Italian mayor who vowed to fight mafia 'with facts' arrested for alleged links with mob
Police investigate 27 people as part of probe into ties between 'Ndrangheta and politics.
An Italian mayor who had vowed to combat the mafia "with facts" was arrested as part of a major anti-mafia operation in the region of Lombardy on Tuesday (26 September) morning.
Edoardo Mazza, the mayor of Seregno, was placed under house arrest after being accused of corruption.
Mazza, a member of Silvio Berlusconi's party Forza Italia, is accused of awarding construction contracts to a man linked with the mafia in exchange for votes, Rai News reported.
Investigators said the role of the entrepreneur – who sought local politicians' approval to construct a shopping centre in the province of Monza – was "significant" in Mazza's 2015 election.
At least 24 people were arrested – of whom three are under house arrest – as part of an ongoing probe into the infiltration of the 'Ndrangheta crime syndicate in the business and political spheres in northern Italy. Three other people are currently being investigated.
Charges include extortion, corruption, bribery, drug trafficking, firearms possessions and abuse of office, and they are all aggravated due to the connection with the underworld.

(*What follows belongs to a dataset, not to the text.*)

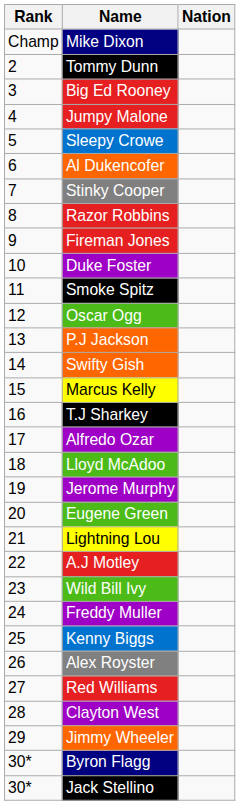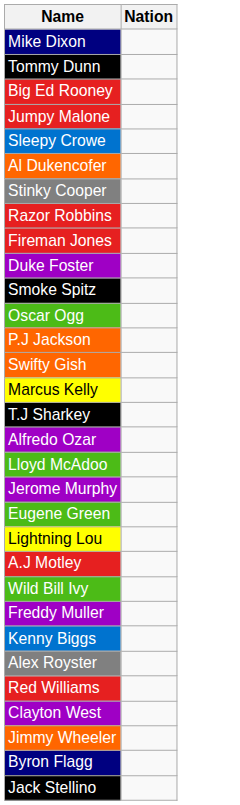- column: Rank | Champ | 2 | 3 | 4 | 5 | 6 | 7 | 8 | 9 | 10 | 11 | 12 | 13 | 14 | 15 | 16 | 17 | 18 | 19 | 20 | 21 | 22 | 23 | 24 | 25 | 26 | 27 | 28 | 29 | 30* | 30*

The investigation, conducted by Milan's anti-mafia authority (DDA) and prosecutors in Monza, began in 2015 and resulted in several arrests across the peninsula, including the region of Calabria, 'Ndrangheta's strongholds.
Mazza has often spoken against criminal organisations in the country, Il Corriere della Sera reported.

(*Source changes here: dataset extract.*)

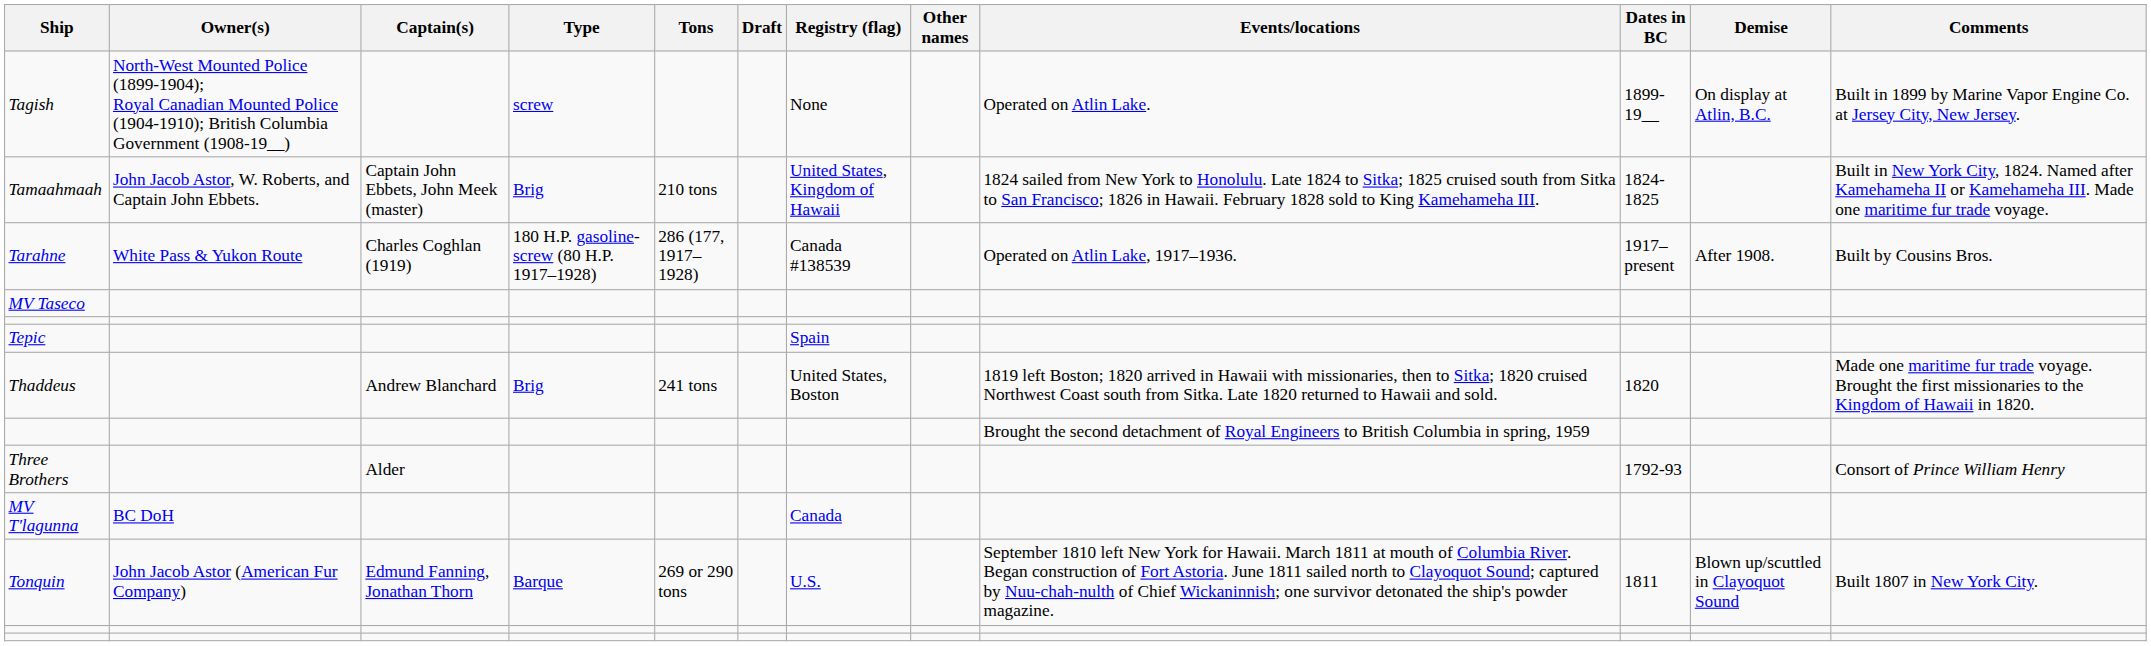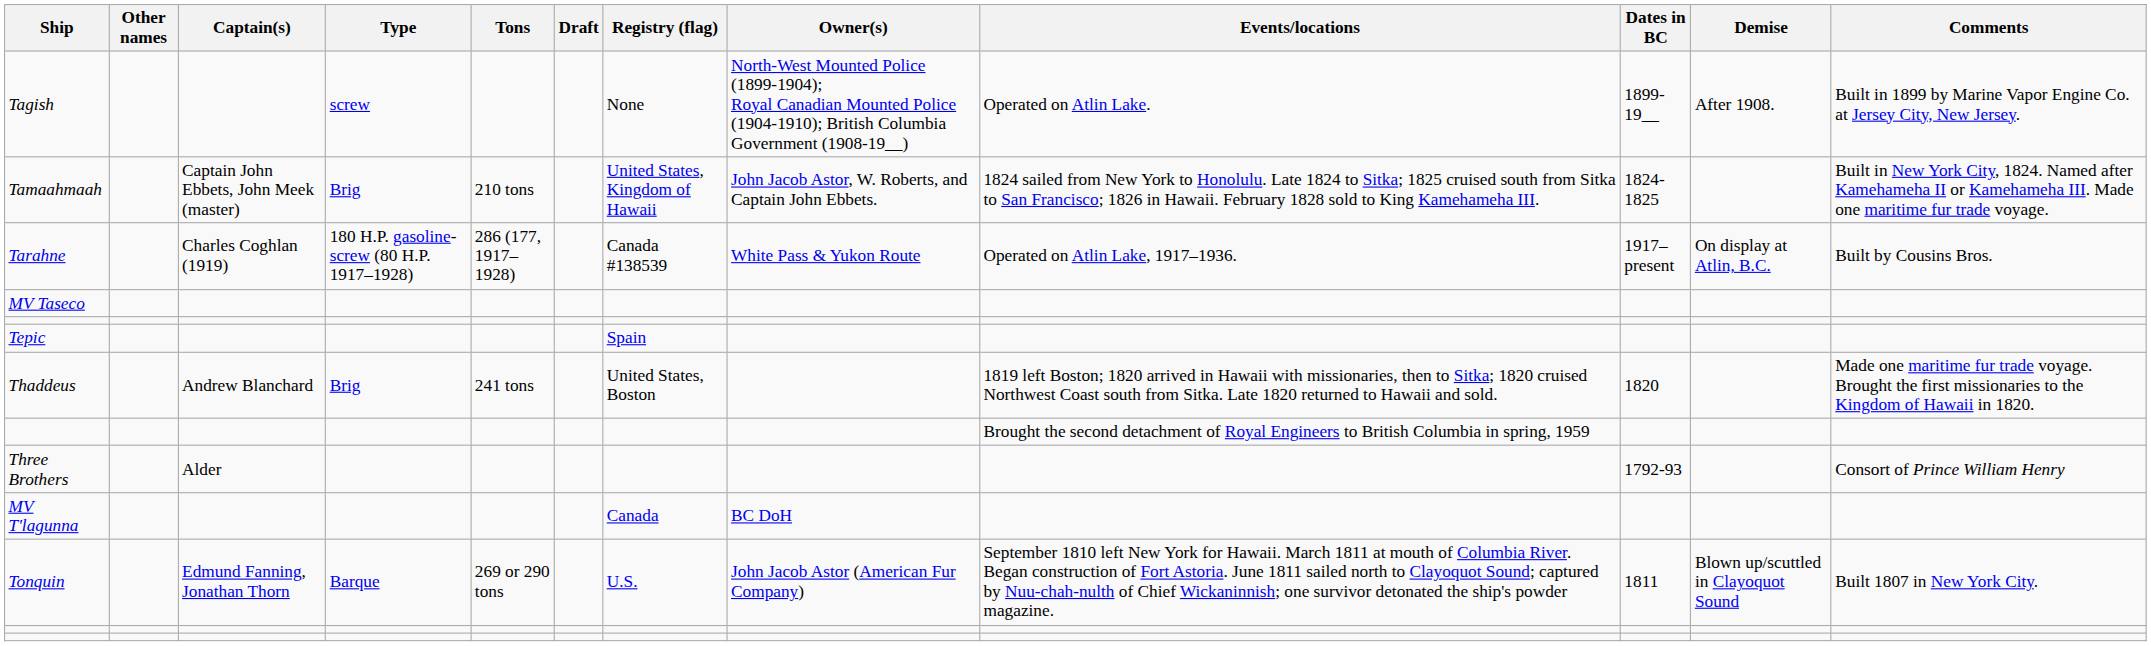columns swapped: Other names <-> Owner(s)
Tagish | Demise: On display at Atlin, B.C. -> After 1908.
Tarahne | Demise: After 1908. -> On display at Atlin, B.C.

During a commemoration to pay homage to Paolo Borsellino and Giovanni Falcone – two Sicilian judges killed by the Sicilian Mafia in 1992 – Mazza said: "In our daily life, we don't have to be afraid of telling the truth, we don't have to be afraid of justice and of rules."
Crackdown on 'Ndrangheta
The police operation came two months after 116 people affiliated to the 'Ndrangheta were arrested, following one of the largest wiretapping investigations into the crime syndicate.
More than 1,000 carabinieri – the Italian gendarmerie – carried out a maxi-blitz targeting 23 mafia clans in the area of Locride. At least 23 bosses and dozens of members of clans including Pelle, Ficara-Latella, Serraino di Reggio, Morabito di Africo and Alvaro di Sinopoli were arrested and charged with, among other crimes, belonging to a criminal syndicate, extortion, fraud and firearm possession.

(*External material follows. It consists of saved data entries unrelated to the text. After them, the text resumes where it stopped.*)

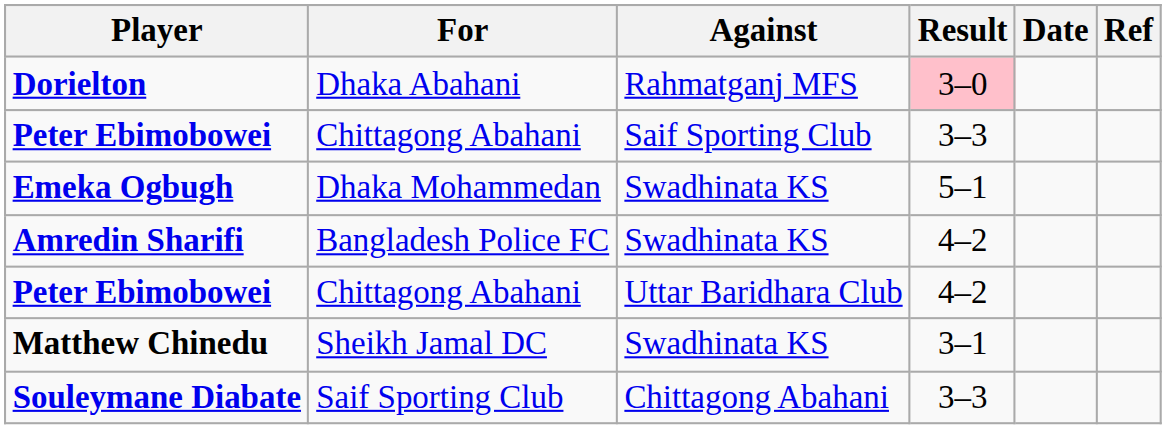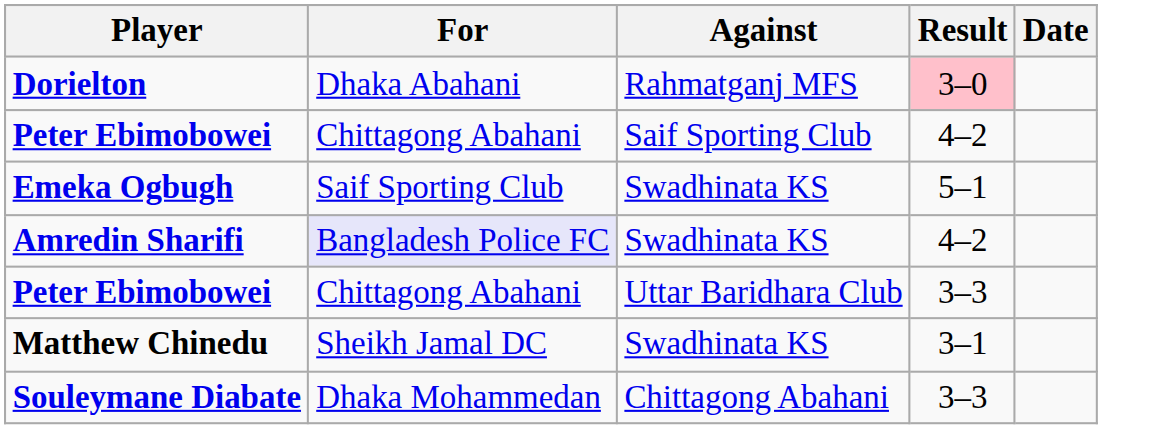- column: Ref
Peter Ebimobowei / Saif Sporting Club | Result: 3–3 -> 4–2
Emeka Ogbugh | For: Dhaka Mohammedan -> Saif Sporting Club
Amredin Sharifi | For: no background -> lavender background
Peter Ebimobowei / Uttar Baridhara Club | Result: 4–2 -> 3–3
Souleymane Diabate | For: Saif Sporting Club -> Dhaka Mohammedan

Recent investigations and police operations have resulted in several arrests of top mafia bosses in Italy.
In June, residents of a village in Calabria stirred outrage after they gathered outside the house of boss Giuseppe "The Goat" Giorgi to pay their respects as he was being arrested after 23 years on the run. Police found Giorgi during a search in his house in San Luca village. The 56-year-old man, one of the five most wanted fugitives in Italy, complimented authorities for finding him.
In 2016, police arrested top 'Ndrangheta boss Antonio Pelle, who had been hiding since 2011. Pelle was arrested in his house in Benestare, where police found a hidden room built between the bathroom and his son's bedroom.
What is the 'Ndrangheta?
In recent years, 'Ndrangheta has become Italy's most powerful and feared mafia group. Part of its criminal success is down to its secretive nature. As clans are founded on strict blood ties, members rarely turn informer, making detectives' work harder.
'Ndrangheta is widely regarded as the group that has filled the void left by Sicilian mafia Cosa Nostra on the international drug trafficking stage, gaining the crown of Europe's biggest drug cartel.
A series of recent investigations has shown how its clans have become the favourite business partners for US mafia families, previously tied to the Sicilian mob.
Besides drug trafficking, 'Ndrangheta gangs are involved in several other illicit activities, except for prostitution, according to Enzo Ciconte, a professor of organised crime history at Rome University.
Earlier this year, German officials said mafia had quadrupled in the country over the past decade. Although members of the underworld hailed from all of Italy's biggest crime syndicates, the majority (333) belong to 'Ndrangheta, which became a well-known name in Germany due to a massacre in 2007.
Two rival clans opened fire outside a pizzeria in Duisburg, killing six people, in what was labelled as the worst mob crime to ever occur in Germany.